Well, it would be a good name for a rock band, but high frequency trading is an indication of the behavior of money and a measure of market risk. It is responsible for 20-30% or more of volume currently. Practically speaking, it’s continual, tick-by-tick, high-turnover buying and selling with real-time data to control risk while generating returns from minute change. It’s coming from all sorts of capital sources, but don’t blame hedge funds alone. All investment advisors must put money to work…and if they can’t invest it, they’re going to deploy it in other ways. This is the best way right now. (NOTE: Speaking of which, look for money to leave equities in pursuit of the Treasury Department’s ridiculous lending facility for high-risk credit assets as options expire next week. This will not be good for equity prices.)

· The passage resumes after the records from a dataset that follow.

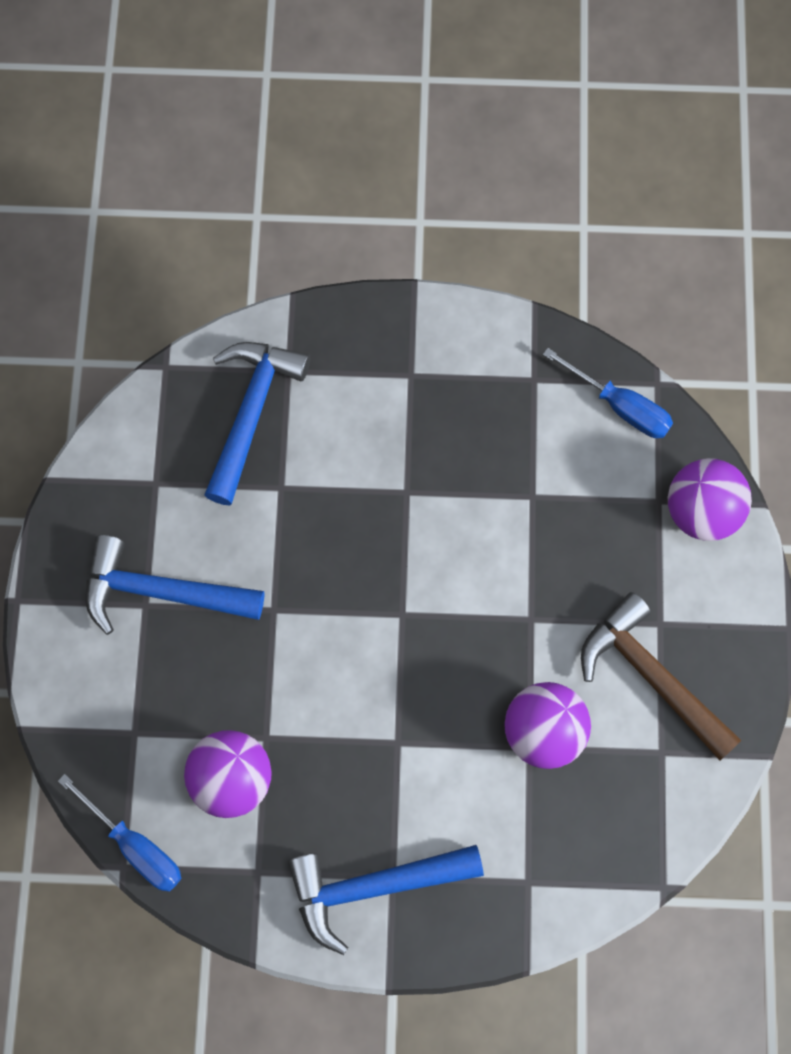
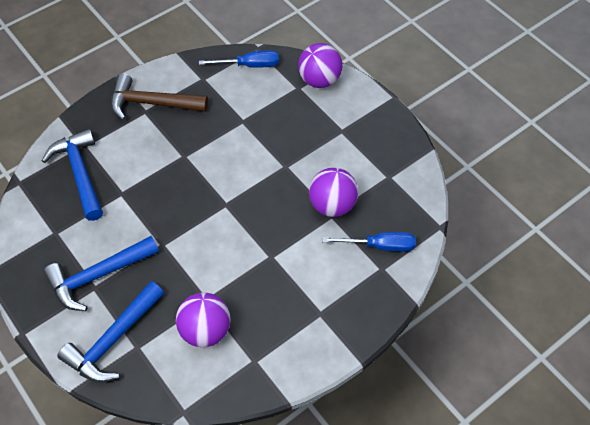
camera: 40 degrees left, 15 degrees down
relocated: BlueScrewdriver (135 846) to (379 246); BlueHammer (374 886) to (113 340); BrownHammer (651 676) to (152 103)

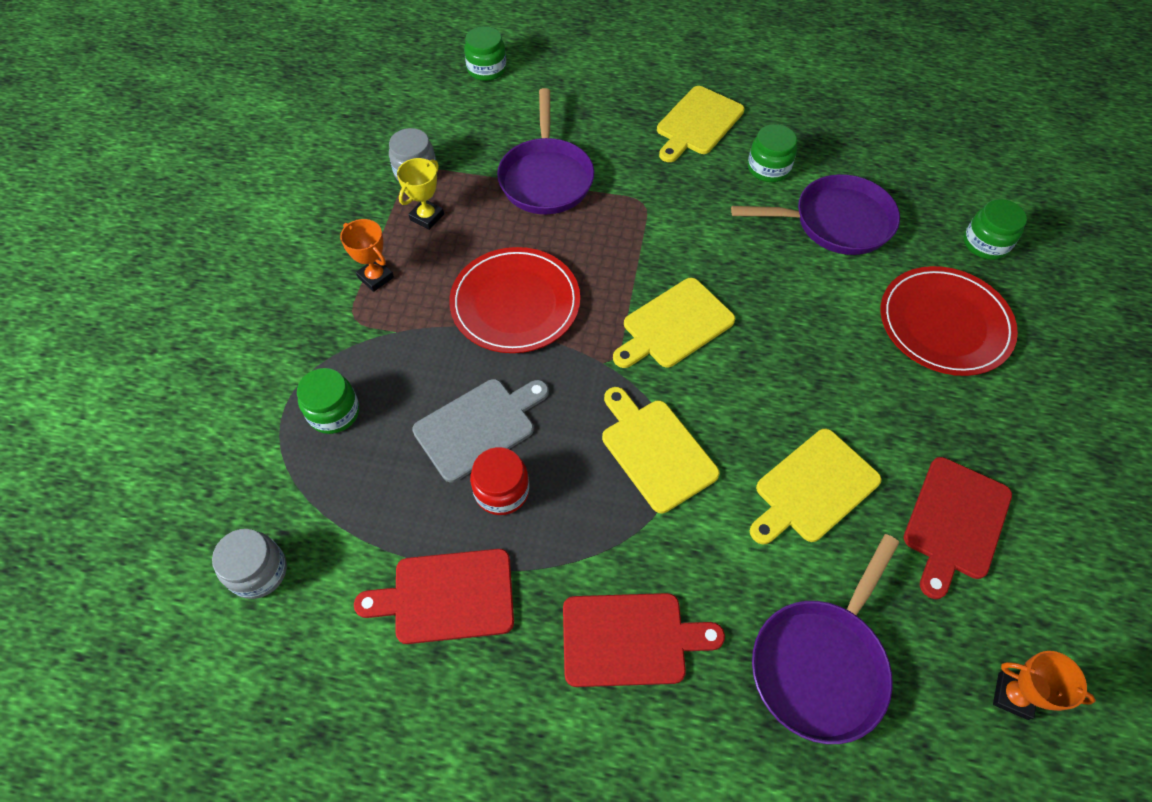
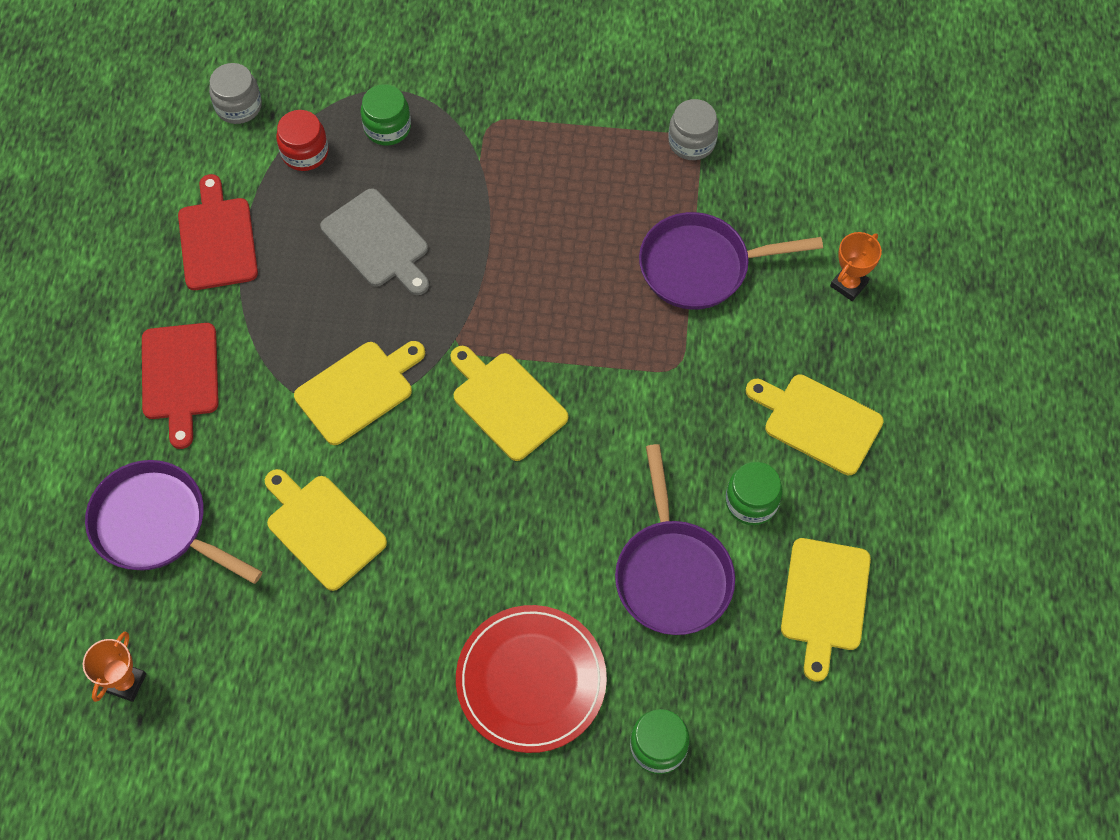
camera: 85 degrees right, 5 degrees up
missing: YellowTrophy (427 217); RedPlate (515 303); GreenJar (486 69); RedCuttingBoard (955 522)
appeared: YellowCuttingBoard (824 600)
relocated: OrangeTrophy (375 277) to (848 284); RedJar (501 491) to (305 152)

Both Nasdaq OMX and NYSE Euronext announced recent fee changes designed to draw “high frequency traders.” If they’re trying to attract it, it’s because there’s a lot of it going on, except it’s happening elsewhere. Here’s the telling feature: both these exchanges made changes to the cost of CONSUMING liquidity, or buying, while keeping “rebates,” or incentives to provide liquidity (another way to say ‘offering shares for sale, which attracts buyers’) high.
This means there are changes at work in the broad markets. Where “rebate” trading, or furnishing liquidity, is necessary to helping conventional institutional investors like pension funds efficiently buy and sell large quantities of shares, high frequency trading depends on nearly equal and offsetting buying and selling in very small increments. That’s the kind of activity currently dominating volumes (and why volumes are on the whole down, too).
What does this mean for investor relations? We’ve always had a rather arcane profession populated with terms like guidance, and Reg FD and earnings call. Our ability to grasp concepts that often make other peoples’ eyes glaze over is a defining mark of the investor-relations professional. Well, guess what? It’s happening again.
All this high-frequency trading means that much of the money moving your price and volume sees high equity risk and studies equity-markets behavior, not business fundamentals. This has been going on for some time but it’s getting worse and worse, and it’s not going to get better anytime soon. Therefore, IR folks, it’s time to add this knowledge to your repertoire. After all, somebody’s gotta know what’s going on out there – since the SEC apparently doesn’t – and it might as well be us.
Look, we’re purposely aiming to make you chuckle here. But I hope you’ll remember this: well more than 80% of American companies (and roughly an equal number of European firms) hold earnings calls. Yet fundamental investment is accounting for about 15% of volume at best. Hadn’t we better understand the rest? We think knowing market structure is as crucial to IR now as earnings calls.
And it shouldn’t cost you much more than your earnings calls, either. If it is, you’re paying too much. IR departments don’t need expensive, outdated tools that don’t work in modern markets.